A 1ª Turma do Tribunal Superior do Trabalho (TST) julgou inválido acordo firmado perante a Câmara Intersindical de Conciliação Trabalhista do Comércio de São Paulo (Cintec-SP) entre a Arthur Lundgren Tecidos (Casas Pernambucanas) e um gerente que, nos últimos anos de contrato, trabalhou em Florianópolis (SC). Segundo o relator, ministro Hugo Carlos Scheuermann, o âmbito de atuação das comissões de conciliação prévia deve ficar restrito à localidade em que instituídas. A decisão (RR-523700-79.2009.5.12.0031) reforma entendimento do Tribunal Regional do Trabalho (TRT) de Santa Catarina, que havia reconhecido a validade do acordo e julgado extinto o processo em que o gerente pretendia o pagamento de parcelas relativas ao contrato de trabalho. Para o TRT, não existe impedimento legal para que as partes transacionem direitos em comissão de conciliação instituída em local diverso daquele da prestação dos serviços. O acórdão observa, inclusive, que o empregado havia prestado serviços em São Paulo por mais de duas décadas. No recurso ao TST, o gerente sustentou haver expressa disposição legal que impede um acordo de ser submetido a comissão de conciliação prévia de local diferente daquele da prestação de serviço.

Diferenças salariais

A Subseção II Especializada em Dissídios Individuais (SDI-2) do Tribunal Superior do Trabalho negou provimento a recurso interposto pelo Distrito Federal para a desconstituição de sentença em que a Companhia de Saneamento Ambiental do Distrito Federal (Caesb) foi condenada a pagar R$ 7 milhões a título de diferenças salariais a cinco advogados do seu corpo jurídico. Segundo os julgadores (ReeNec e RO – 35-34.2015.5. 10.0000), o ente federativo não pode pretender rescindir decisão sem ter sido parte no processo originário.

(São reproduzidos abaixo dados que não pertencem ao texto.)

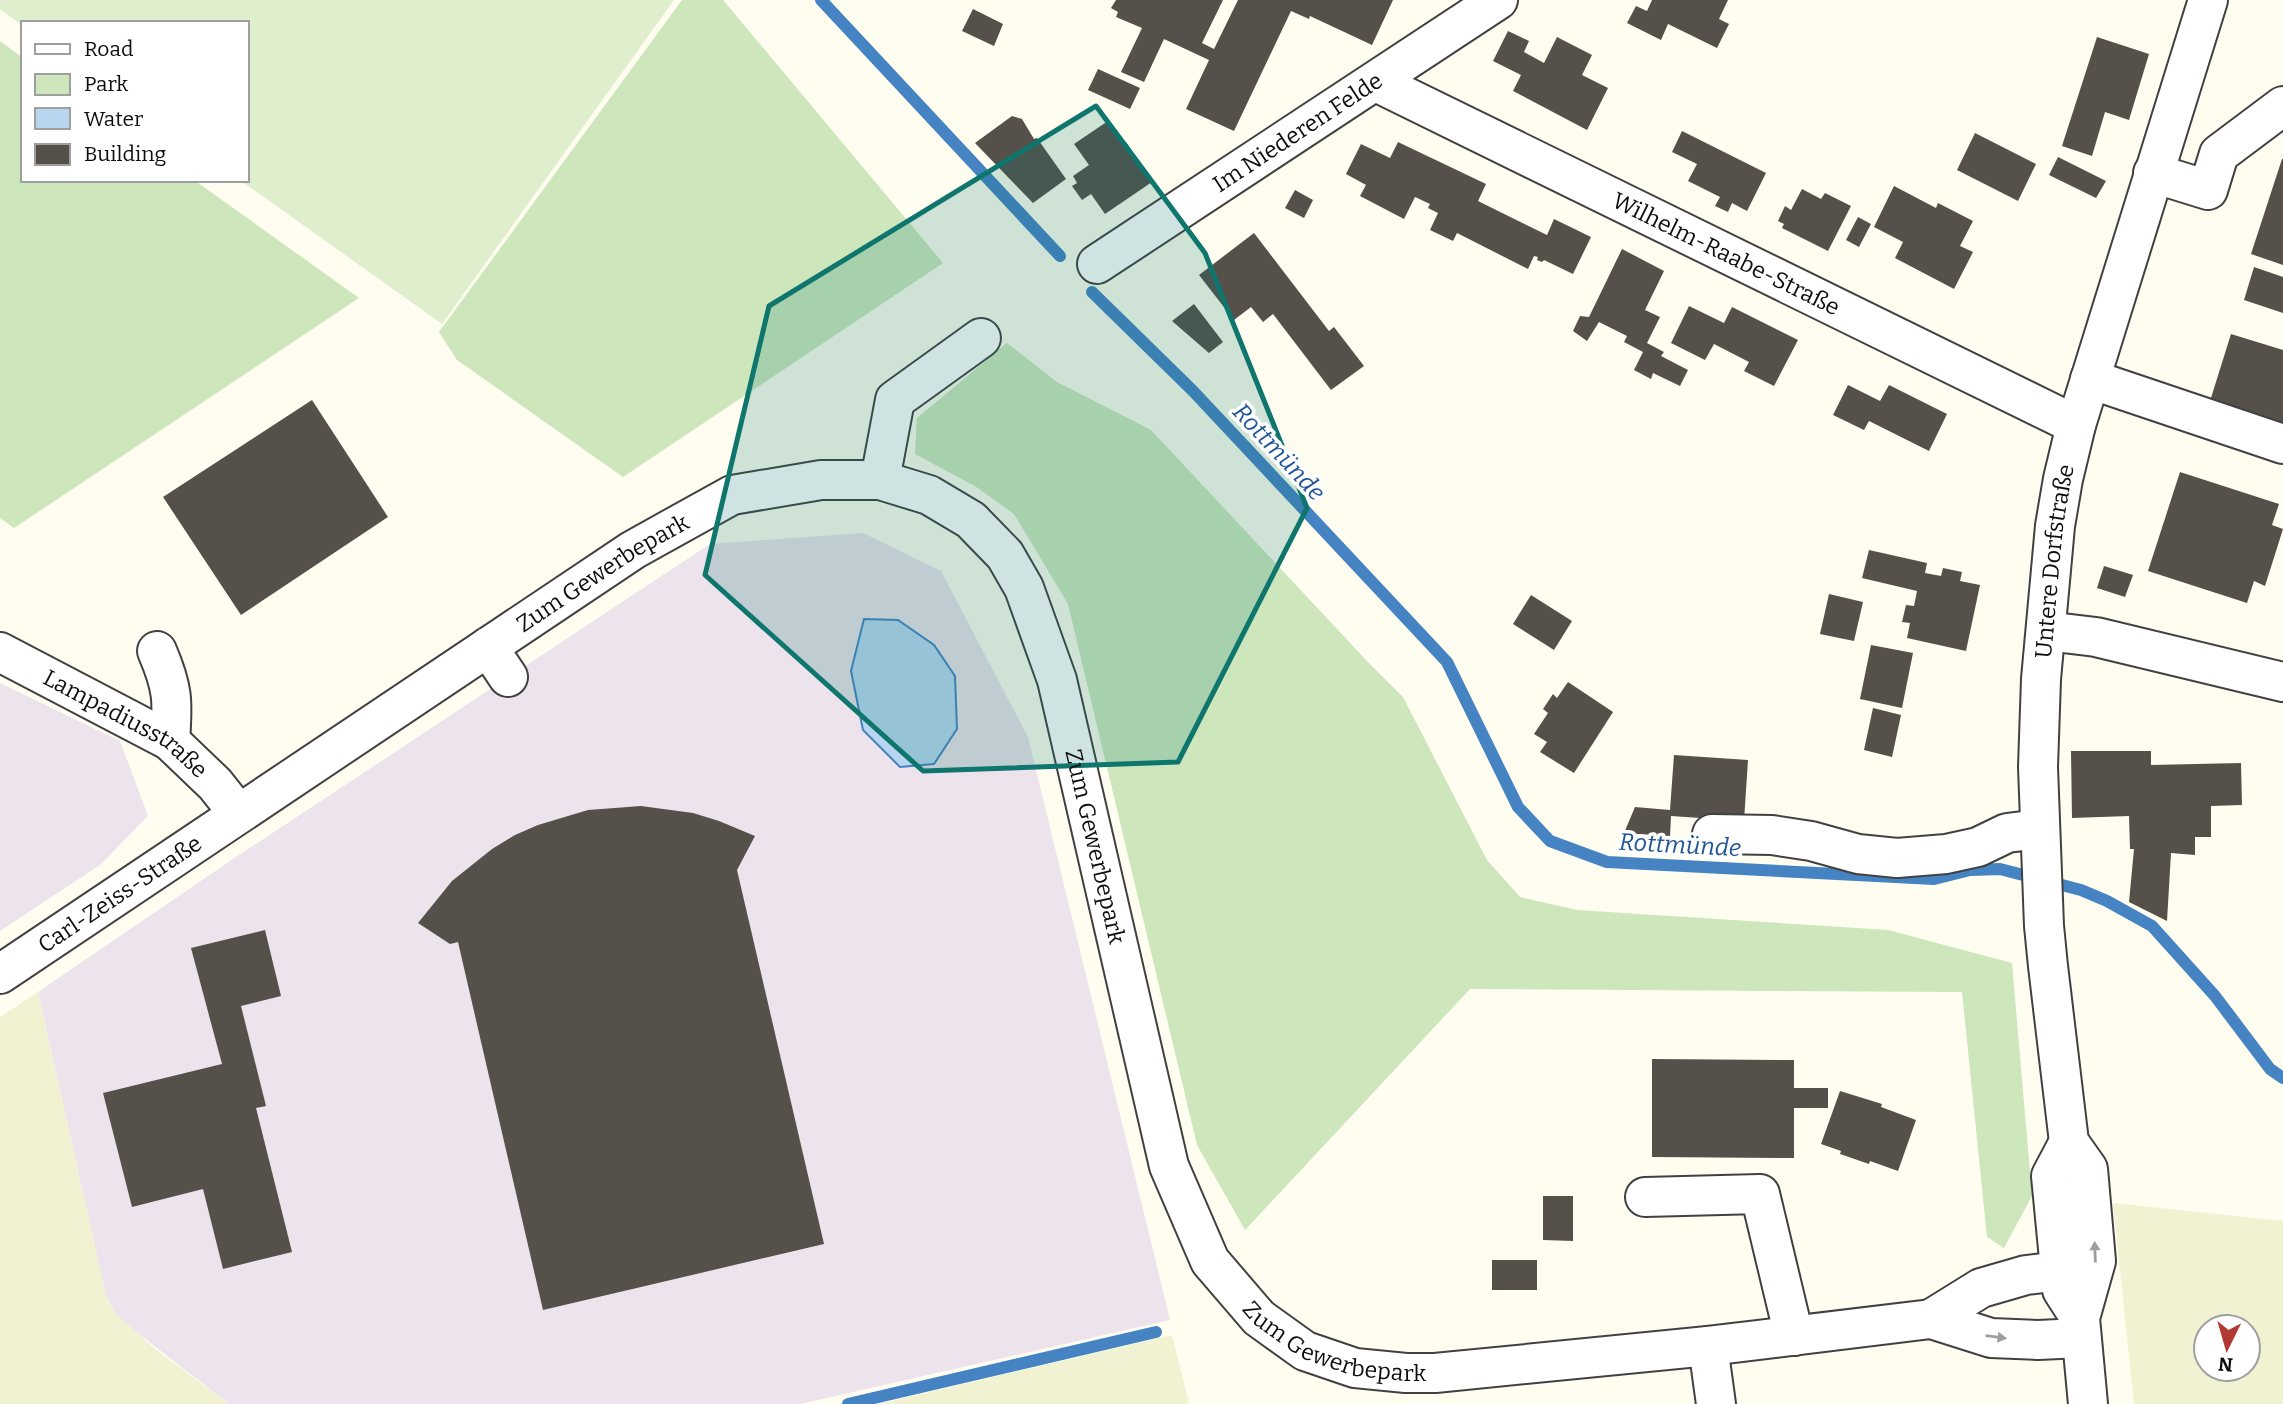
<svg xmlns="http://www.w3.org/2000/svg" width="2283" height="1404" viewBox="0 0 2283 1404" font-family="Bitter,serif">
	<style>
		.industrial { fill: #ece3ec }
		.farmland { fill: #f1f2d2; fill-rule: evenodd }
		.green { fill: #cde6bc }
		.pitch { fill: #dfeecd }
		.water { fill: #b9d6f1; stroke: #4583c3; stroke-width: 2 }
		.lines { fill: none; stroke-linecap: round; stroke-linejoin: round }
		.stream { stroke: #4583c3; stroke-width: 12 }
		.building { fill: #56504b }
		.minor-casing { stroke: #414141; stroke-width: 42 }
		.minor { stroke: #fff; stroke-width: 38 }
		.oneway { fill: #9f9f9f }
		.marked { fill: #0f766e; fill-opacity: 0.2; stroke: #0f766e; stroke-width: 5; stroke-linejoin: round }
		.labels { text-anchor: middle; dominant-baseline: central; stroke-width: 7; stroke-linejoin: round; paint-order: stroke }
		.street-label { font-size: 23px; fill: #0e0e0e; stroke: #fff }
		.water-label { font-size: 24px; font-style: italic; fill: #215696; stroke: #fff }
	</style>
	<rect width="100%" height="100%" fill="#fefdf0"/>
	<path class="industrial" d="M863,533l78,38 87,166 142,583 -370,84h-571l-103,-80 -12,-12 -9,-20 -67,-300 195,-133 477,-315z
		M0,683l120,58 28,75 -48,49 -100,66z"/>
	<path class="farmland" d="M38,992l67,300 9,20 40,36 75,56h-229v-387z
		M2113,1203l170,18v183h-149zM2248,1327v42h-42v-42z
		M1172,1335l17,69h-310z"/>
	<path class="green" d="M682,0h41l220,263 -320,214 -166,-117 -18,-28z
		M0,41l23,17v122h171l165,118 -345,230 -14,-10z
		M1007,343l50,39 94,48 216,231 36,36 84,163 33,37 57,13 311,20 124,33 20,233 -28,52 -17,-11 -25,-245 -492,-3 -225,241 -48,-85 -129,-541 -54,-90 -39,-28 -60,-32 2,-36z"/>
	<path class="pitch" d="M0,0h674l-232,324 -202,-144h7v-157h-224v3l-23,-17z"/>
	<path class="water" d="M864,619l34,1 36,25 21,31 2,53 -23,35 -34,3 -37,-37 -12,-59z"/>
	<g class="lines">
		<path class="stream" d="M821,0l239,256
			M1092,292l101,99 254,271 71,145 32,34 57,21 327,17 36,-9 30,-1 81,21 26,11 45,25 63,70 55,73 13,9
			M848,1404l308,-72"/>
	</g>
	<path class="building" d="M1116,0h107l-21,43 12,6 24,-49h155l-21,45 -62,-29 -1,3 -18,-8 -57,120 -48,-22 23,-49 -45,-21 -20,43 -23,-10 21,-44 -26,-11 2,-5 -7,-4z
		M1652,0h76l-9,19 10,5 -12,24 -49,-24 -7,16 -34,-17 9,-17 11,5z
		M973,9l30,15 -9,22 -32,-15z
		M1508,31l21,10 -5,11 20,11 13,-26 35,18 -10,20 26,13 -21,42 -74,-39 8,-16 -28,-14z
		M2097,37l52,17 -20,66 -24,-8 -13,44 -30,-10z
		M1098,69l42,19 -10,21 -42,-19z
		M1012,116l10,3 12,20 3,-1 29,41 -33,24 -58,-60z
		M1108,121l15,22 3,-1 26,40 -47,32 -14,-20 -9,6 -10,-14 5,-3 -4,-7 16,-11 -15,-21z
		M1682,131l84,42 -19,38 -15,-8 -4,9 -13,-6 5,-9 -32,-16 9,-17 -25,-12z
		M1975,133l61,31 -18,37 -61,-31z
		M1398,142l88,42 -8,17 69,34 7,-16 37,18 -18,37 -29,-14 -2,2 -5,-2 1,-3 -4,-1 -6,13 -71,-36 -4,8 -23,-11 8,-17 -10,-5 2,-4 -15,-7 -11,22 -44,-23 6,-11 -20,-11 15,-30 29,14z
		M2058,157l48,24 -10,17 -47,-23z
		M2282,159h1v106l-32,-11z
		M1894,186l42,22 2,-5 35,18 -13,25 13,6 -19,37 -59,-31 8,-16 -29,-15z
		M1802,189l19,10 4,-6 26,13 -23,45 -46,-23 2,-4 -6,-3 7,-15 6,4z
		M1295,190l18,10 -9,18 -19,-10z
		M1858,217l13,7 -12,23 -13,-7z
		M1254,233l75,98 5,-4 30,39 -33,24 -58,-76 -10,8 -12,-15 -17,13 -35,-45z
		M1622,249l42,22 -19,39 15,7 -13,26 17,9 -3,4 27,14 -8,16 -27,-13 -2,6 -17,-9 9,-18 -19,-10 3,-6 -28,-14 -12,19 -14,-10 7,-15 9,1z
		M2254,267l29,10v36l-39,-13z
		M1194,304l29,38 -14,11 -37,-32z
		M1689,306l35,17 8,-16 66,33 -24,46 -30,-15 5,-9 -35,-18 -9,16 -34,-17z
		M2231,334l52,16v72l-73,-21z
		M1848,385l32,16 9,-16 58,29 -18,37 -60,-30 -5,9 -31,-15z
		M312,400l76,117 -147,98 -78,-118z
		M2180,472l99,32 -7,21 11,4 -18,57 -11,-5 -7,22 -99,-32z
		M1869,550l58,13 -2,10 16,3 2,-8 19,4 -2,9 20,4 -14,66 -59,-13 3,-15 -8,-1 4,-17 8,1 3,-15 -55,-13z
		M2104,566l29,9 -8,22 -28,-9z
		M1829,594l34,8 -9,39 -34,-7z
		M1531,595l41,26 -18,29 -41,-26z
		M1871,645l42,8 -11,55 -42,-9z
		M1568,682l45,30 -39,61 -34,-21 7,-10 -13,-8 14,-21 -5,-4 10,-15 4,4z
		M1873,708l28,7 -9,42 -28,-7z
		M2071,751h80v14l90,-2 1,42 -31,1v31h-16v18l-24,-2 -4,68 -38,-19 5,-53h-4l-1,-33 -57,2z
		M1674,755l74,5 -4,61 -73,-5 -1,20 -46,-3 11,-26 35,3z
		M641,806l52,7 26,8 36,15 -18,34 87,374 -281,66 -85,-368 -8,2 -32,-21 34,-42 40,-32 23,-14 23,-10 50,-15z
		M265,930l16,66 -40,10 25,100 -10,2 36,144 -69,17 -20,-80 -71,18 -29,-114 119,-29 -31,-116z
		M1652,1059l142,1v28h34v20h-34v50l-142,-1z
		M1840,1091l42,13 -1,3 35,13 -18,51 -28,-10 -1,3 -29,-10 1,-3 -20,-7z
		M1543,1196h30v45l-30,-1z
		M1492,1260h45v30h-45z"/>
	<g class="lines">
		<g class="minor-casing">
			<g id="minor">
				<path id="s1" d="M1376,82l700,343"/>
				<path d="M2153,173l55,17 11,-36 64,-48"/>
				<path id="s2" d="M1097,264l401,-264"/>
				<path d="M2090,379l193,65"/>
				<path d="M880,480l15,-80 86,-62"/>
				<path d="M2046,631l50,6 187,45"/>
				<path d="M488,647l20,30"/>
				<path d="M157,651c16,37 16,50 13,90"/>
				<path id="s3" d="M0,652l170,89 45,43 23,29"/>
				<path d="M1712,834l60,1 39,6 47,13 39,4 49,-4 32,-7 29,-14 33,-4"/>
				<path id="s4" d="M0,974l633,-424 99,-55 89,-15h59l49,15 42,25 34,35 19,33 33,92 112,486 41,95 49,57 46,33 50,17 51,5h29l273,-27 223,-27 60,19 47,2 43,-2"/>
				<path d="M2069,1142l-18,34 11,114 18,28"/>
				<path d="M1645,1197l115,-3 34,142"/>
				<path d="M1931,1319l50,-31 45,-13 34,-4"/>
				<path d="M1708,1346l8,58"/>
				<path id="s5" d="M2088,1404l-8,-86 16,-57 -8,-92 -19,-27 -21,-176 -4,-40 -6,-159 3,-88 14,-153 8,-47 13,-54 132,-425"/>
			</g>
		</g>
		<use href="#minor" class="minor"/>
	</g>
	<defs><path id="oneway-solid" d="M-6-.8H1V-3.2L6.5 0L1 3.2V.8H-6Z" transform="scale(1.75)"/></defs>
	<g class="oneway">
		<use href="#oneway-solid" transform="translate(2095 1252) rotate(-92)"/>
		<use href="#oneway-solid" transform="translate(1996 1337) rotate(7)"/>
	</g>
	<path class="marked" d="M1096,106l109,147 102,255 -129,254 -255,9 -218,-196 64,-269z"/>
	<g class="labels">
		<g class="street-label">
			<text stroke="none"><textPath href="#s2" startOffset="240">Im Niederen Felde</textPath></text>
			<text stroke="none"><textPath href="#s1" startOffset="390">Wilhelm-Raabe-Straße</textPath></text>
			<text stroke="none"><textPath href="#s5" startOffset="854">Untere Dorfstraße</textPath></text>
			<text stroke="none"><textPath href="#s4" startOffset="724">Zum Gewerbepark</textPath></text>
			<text stroke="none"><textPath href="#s3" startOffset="145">Lampadiusstraße</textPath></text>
			<text stroke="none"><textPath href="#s4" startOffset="1480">Zum Gewerbepark</textPath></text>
			<text stroke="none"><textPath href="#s4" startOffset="144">Carl-Zeiss-Straße</textPath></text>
			<text stroke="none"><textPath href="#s4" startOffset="2068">Zum Gewerbepark</textPath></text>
		</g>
		<g class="water-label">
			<text transform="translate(1279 452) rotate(47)">Rottmünde</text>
			<text transform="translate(1680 845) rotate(3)">Rottmünde</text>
		</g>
	</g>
	<rect x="21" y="21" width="228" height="161" fill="#ffffff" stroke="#9f9f9f" stroke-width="2"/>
	<rect x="35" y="44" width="35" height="10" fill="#ffffff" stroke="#9f9f9f" stroke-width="2"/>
	<text x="84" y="56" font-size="21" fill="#0e0e0e">Road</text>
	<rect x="35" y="74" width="35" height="21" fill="#cde6bc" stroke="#9f9f9f" stroke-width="2"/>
	<text x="84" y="91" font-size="21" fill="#0e0e0e">Park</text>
	<rect x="35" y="108" width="35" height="21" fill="#b9d6f1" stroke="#9f9f9f" stroke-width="2"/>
	<text x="84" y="126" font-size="21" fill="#0e0e0e">Water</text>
	<rect x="35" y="144" width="35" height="21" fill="#56504b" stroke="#9f9f9f" stroke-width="2"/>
	<text x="84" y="161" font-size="21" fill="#0e0e0e">Building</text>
	<g transform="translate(2227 1348) rotate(185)"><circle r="33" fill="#ffffff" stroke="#9f9f9f" stroke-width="2"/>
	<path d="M0-5L12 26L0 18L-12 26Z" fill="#b33831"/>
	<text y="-10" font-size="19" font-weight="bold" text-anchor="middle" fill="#0e0e0e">N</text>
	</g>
</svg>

Na ação rescisória ajuizada no TRT, o Distrito Federal pedia a suspensão integral ou parcial da execução em curso da reclamação trabalhista na qualidade de terceiro juridicamente interessado. O TRT extinguiu o processo sem analisar o mérito. Contra essa decisão, o DF interpôs recurso ordinário ao TST reiterando que é o acionista majoritário da Caesb e que a execução da sentença "implicaria o pagamento de vultosas quantias aos ex-contratados, causando prejuízos a toda a sociedade".